What needs to be done. Gather, from the listing beneath this task, every line holding the string "center".

Source material.
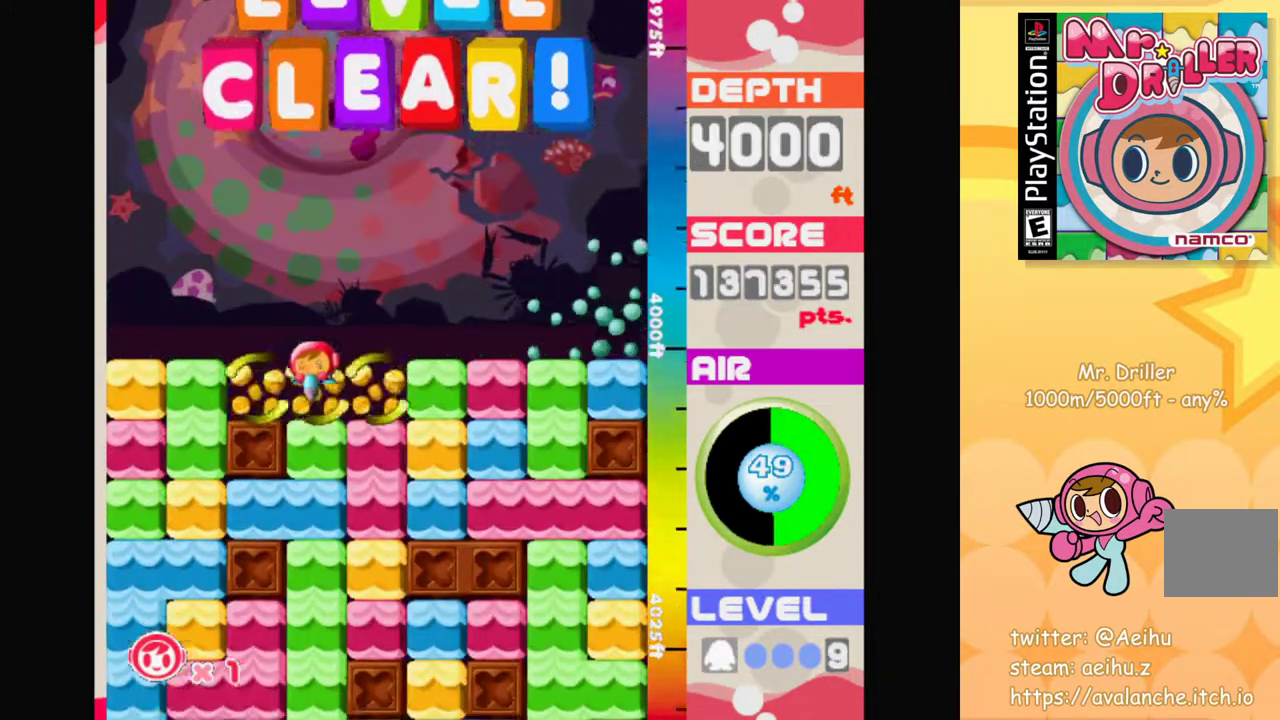
{"buttons": ["CROSS"], "left_stick": "center", "events": [[133, "CROSS", "down"], [150, "left_stick", "center"], [200, "CROSS", "up"], [267, "CROSS", "down"], [350, "CROSS", "up"], [417, "CROSS", "down"]]}
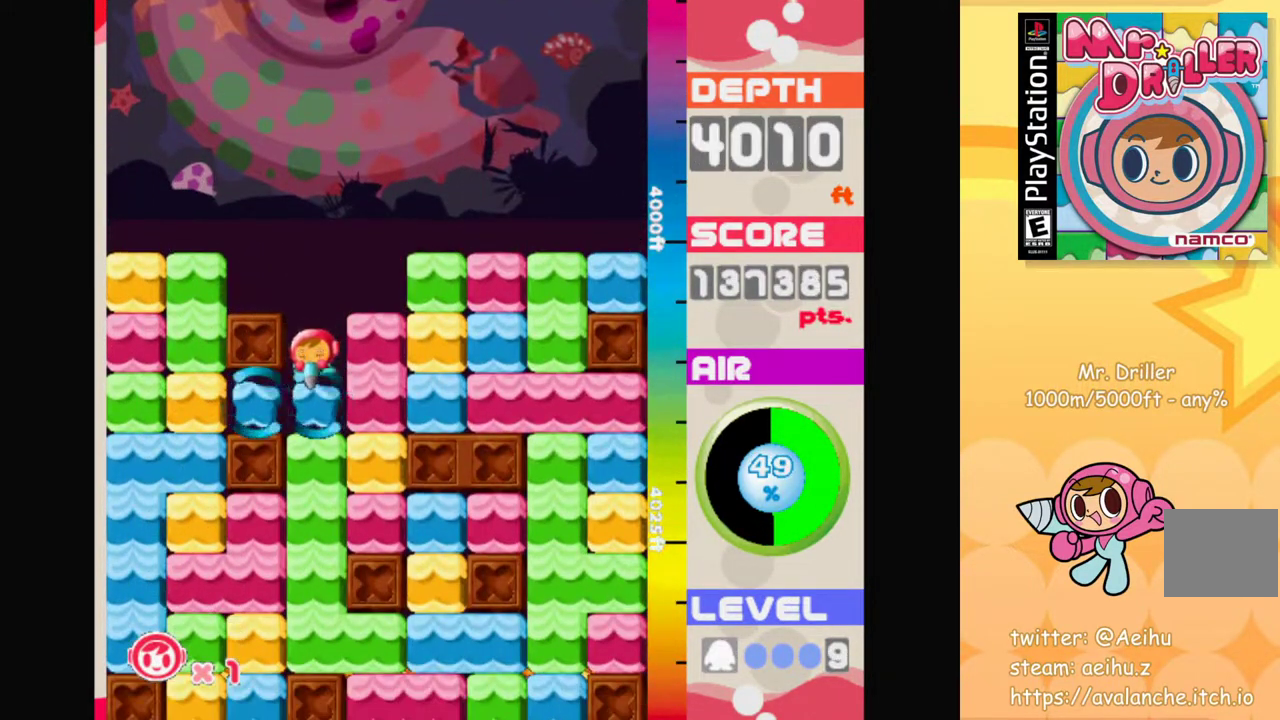
{"buttons": [], "left_stick": "center", "events": [[17, "CROSS", "up"], [83, "CROSS", "down"], [167, "CROSS", "up"], [217, "CROSS", "down"], [317, "CROSS", "up"], [383, "CROSS", "down"], [467, "CROSS", "up"]]}
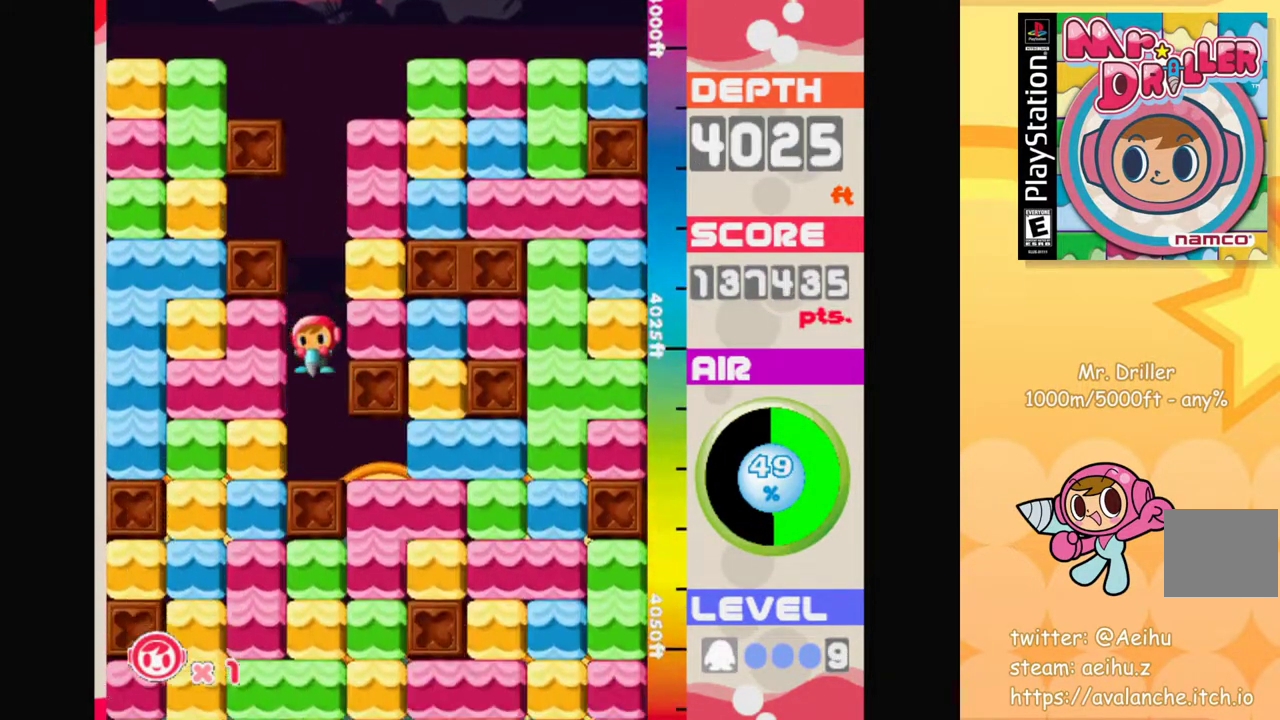
{"buttons": [], "left_stick": "down-left", "events": [[250, "left_stick", "left"], [300, "CROSS", "down"], [383, "CROSS", "up"], [500, "left_stick", "down-left"]]}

Response.
{"buttons": ["CROSS"], "left_stick": "center", "events": [[133, "CROSS", "down"], [150, "left_stick", "center"], [200, "CROSS", "up"], [267, "CROSS", "down"], [350, "CROSS", "up"], [417, "CROSS", "down"]]}
{"buttons": [], "left_stick": "center", "events": [[17, "CROSS", "up"], [83, "CROSS", "down"], [167, "CROSS", "up"], [217, "CROSS", "down"], [317, "CROSS", "up"], [383, "CROSS", "down"], [467, "CROSS", "up"]]}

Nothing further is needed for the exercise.